== Text ==
--- START ---

Countries with distant frontiers, like Russia, have long traditions of sending undesirables to the edge of nowhere. Dostoevsky was sent to one such nowhere by Czar Nicholas I, inspiring him to write one of his most moving novels, From The House of the Dead.(1)
Under Communism, the Gulags (2) continued to flourish and were further immortalized in Solzhenitsyn's One Day in the Life of Ivan Denisovich. The Soviets were also modern practitioners of :internal exile", opting to move some of their more celebratred dissidents, like Andrei Sakharov, to cities that were hard to get to and, of course, even harder to get out of. These "refuseniks", as they came to be known, were quite vocal in their desire to leave the communist state, causing severe embarrassment to its customarily pitiless rulers. For what is there to say in favor of a country from which banishment is a boon?
Chekhov visited Siberia in 1890, and saw firsthand what life was like for prisoners who'd been sent there. The experience inspired one of his most indelible - and stirringly political - stories, called simply "In Exile" (1892).
OLD SEMYON, nicknamed Canny, and a young Tatar, whom no one knew by name, were sitting on the river-bank by the camp-fire; the other three ferrymen were in the hut. Semyon, an old man of sixty, lean and toothless, but broad shouldered and still healthy-looking, was drunk; he would have gone in to sleep long before, but he had a bottle in his pocket and he was afraid that the fellows in the hut would ask him for vodka. The Tatar was ill and weary, and wrapping himself up in his rags was describing how nice it was in the Simbirsk province, and what a beautiful and clever wife he had left behind at home. He was not more than twenty five, and now by the light of the camp-fire, with his pale and sick, mournful face, he looked like a boy.

--- END ---

== Provided data ==

--- START ---

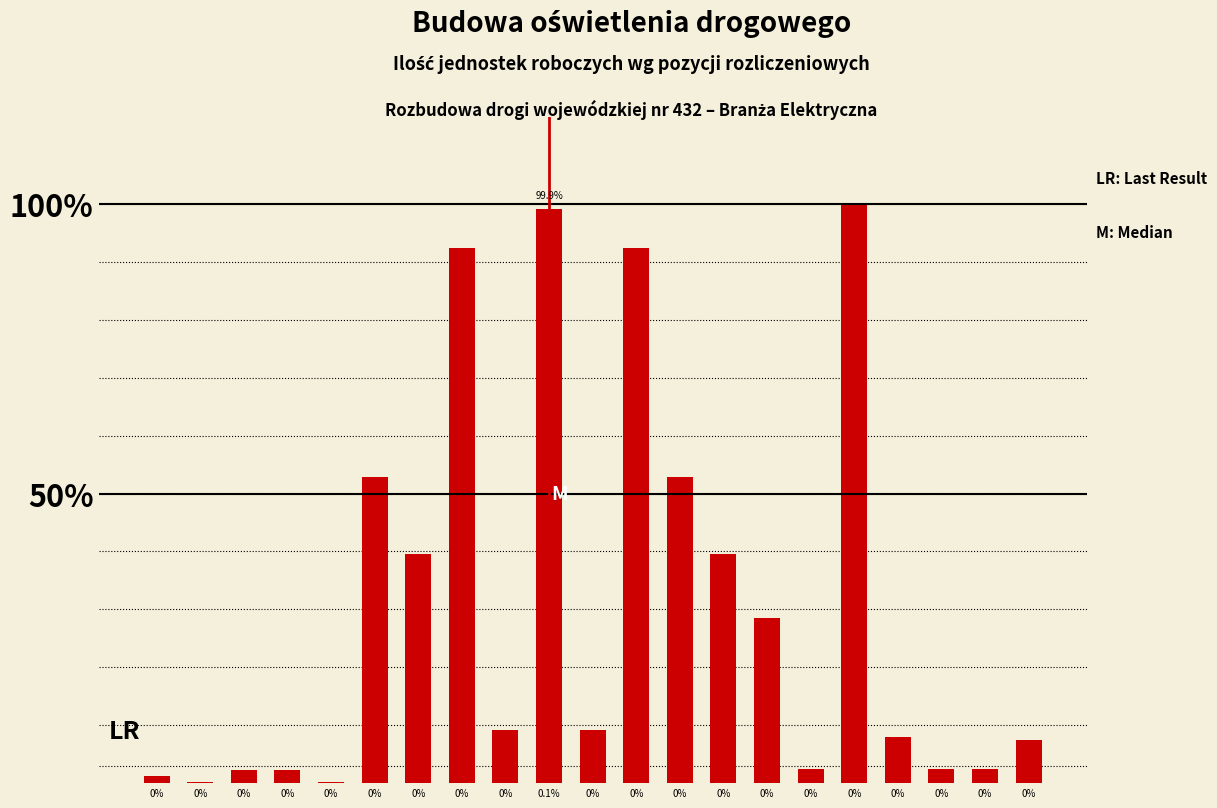

Reading right to left, what are all the values shown in this chart?

7.4	2.5	2.5	7.9	100.0	2.5	28.5	39.6	52.8	92.5	9.2	99.2	9.2	92.5	39.6	52.8	0.3	2.2	2.2	0.3	1.3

--- END ---

== Work instructions ==
1/ In the text on exile, in what year did Chekhov visit Siberia?
2/ Duplicate the stretch of the text on exile from "Countries with distant" through "banishment is a boon?".

== Task-by-task solutions ==
1/ 1890

2/
Countries with distant frontiers, like Russia, have long traditions of sending undesirables to the edge of nowhere. Dostoevsky was sent to one such nowhere by Czar Nicholas I, inspiring him to write one of his most moving novels, From The House of the Dead.(1)
Under Communism, the Gulags (2) continued to flourish and were further immortalized in Solzhenitsyn's One Day in the Life of Ivan Denisovich. The Soviets were also modern practitioners of :internal exile", opting to move some of their more celebratred dissidents, like Andrei Sakharov, to cities that were hard to get to and, of course, even harder to get out of. These "refuseniks", as they came to be known, were quite vocal in their desire to leave the communist state, causing severe embarrassment to its customarily pitiless rulers. For what is there to say in favor of a country from which banishment is a boon?